The resulting impact after a descent from 38,000 feet to the altitude of the French Alps, at about 6,000 feet, occurred at a speed of about 700 kilometers per hour or 435 miles per hour. The plane and its occupants were pulverized when the plane hit the mountains, the debris field covering several adjacent slopes. Rescuers have relied on DNA to identify victims.

There were 149 passengers and crew who died with Andreas Lubitz when he set an Airbus on an automatic course to crash into the French Alps last week. Available audio indicates that the chief pilot was screaming and beating at the impregnable door, perhaps with a fire ax, yelling, “For God’s sake, open the door!” As the plane inexorably descended, the passengers were shouting in fear, their fate determined by a 27-year-old man who could not face his future without aviation but instead sought immortality through a breathtaking act of barbarity.
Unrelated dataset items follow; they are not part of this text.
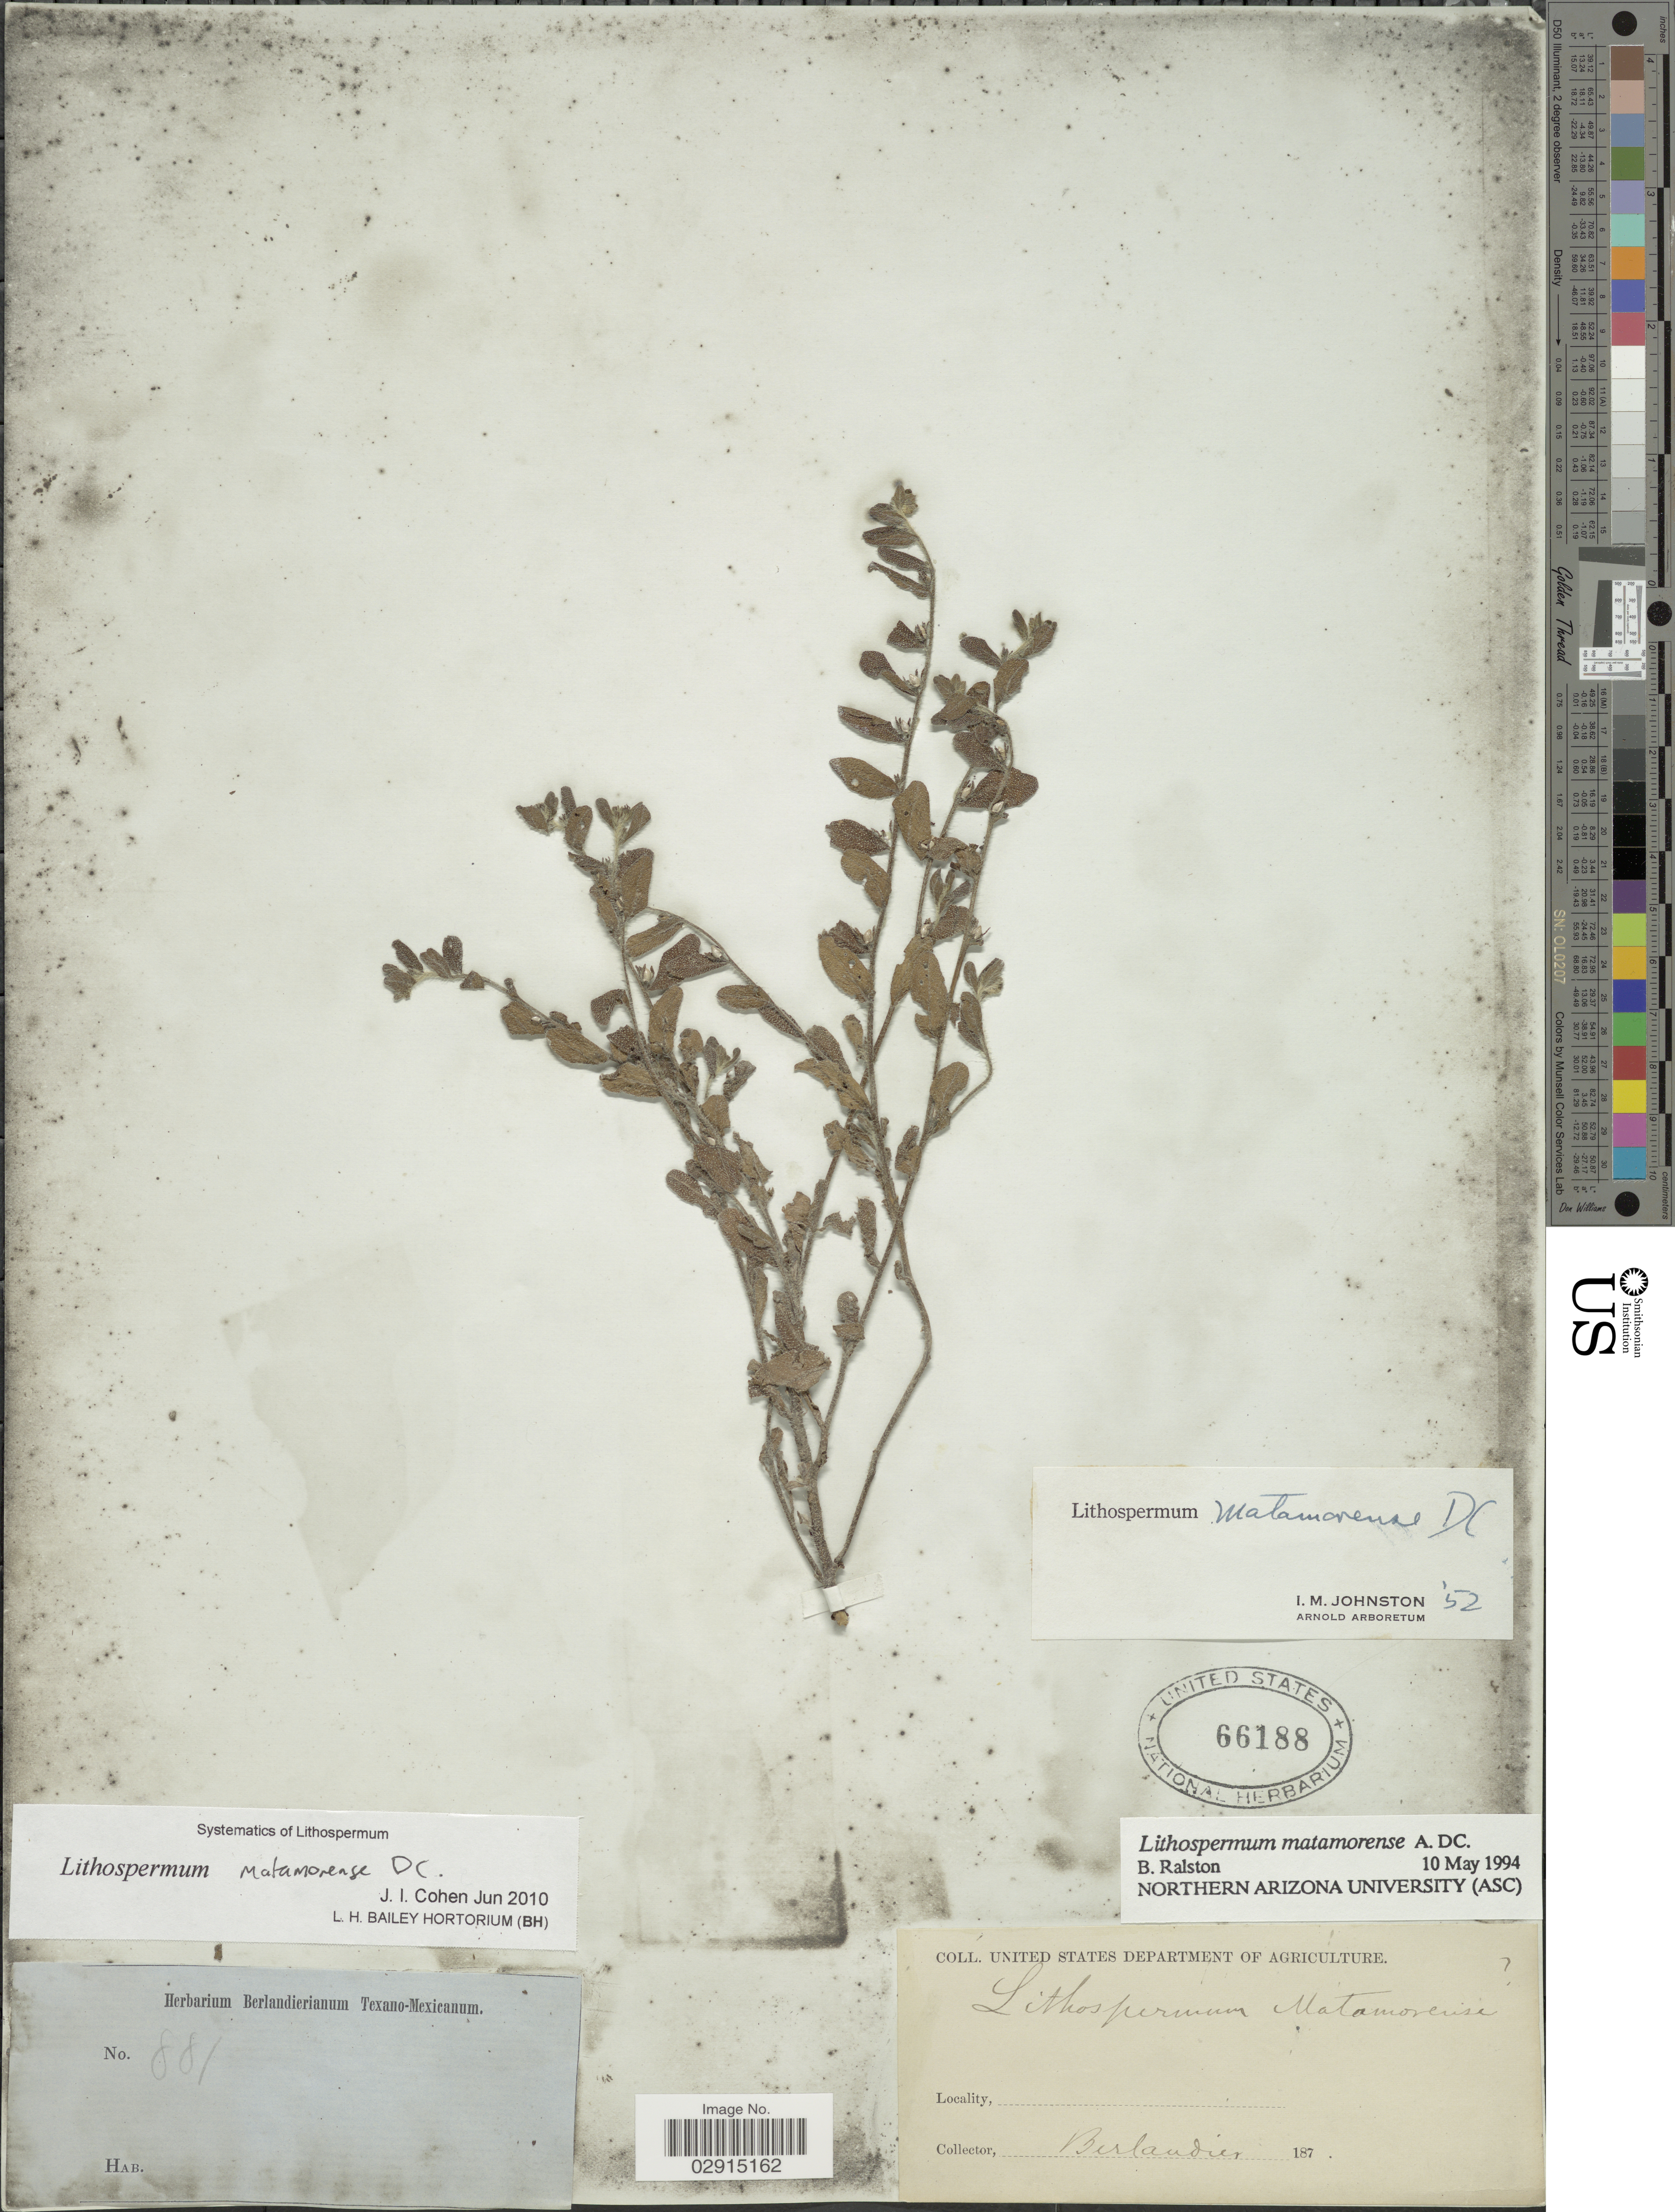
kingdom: Plantae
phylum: Tracheophyta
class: Magnoliopsida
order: Boraginales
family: Boraginaceae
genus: Lithospermum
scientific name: Lithospermum matamorense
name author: A. DC. in DC.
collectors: J. L. Berlandier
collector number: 881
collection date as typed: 187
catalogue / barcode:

Thelma and Louise made an improvised pact in their last few conscious seconds to drive off the rim of the Grand Canyon to their deaths rather than spend the rest of their lives in prison, but Andreas Lubitz made no pact with any of the occupants of the plane he piloted into the side of a French mountain. They had no chance to opt out. They had no warning. They were not willing to end their lives. And so the 149 passengers and crew, young and old, seasoned fliers and nervous inexperienced travelers, were carried to their doom by the fears and insecurities of a selfish, dishonest, pitiable excuse for a man.

It is not hard to kill oneself; there are dozens of ways to do this publicly or privately. And in lovers’ quarrels, it is not unusual that a heartsick or revengeful partner kills his wife or girlfriend as well as himself, even other family members such as minor children.

But to methodically pilot a planeload of the innocent to their doom from the clouds to the mountains below is beyond diabolical. It is an act of aggression against the common good that does not suggest doing “something that will change the whole system, [so that] all will know [his] name and remember it.”

It is madness. It is a crime against humanity. It is the ultimate fear that clutches our hearts every time we are in the air and depend upon the skill of a pilot to bring us safely back to earth. If a well-respected airline such as Lufthansa cannot protect us from savagery like the Germanwings suicide crash, then none of us will ever be safe.

We do not wish to remember Andreas Lubitz. His remains should be buried in an unmarked grave. And although his act may never be forgotten, his infamous name should be obliterated from history.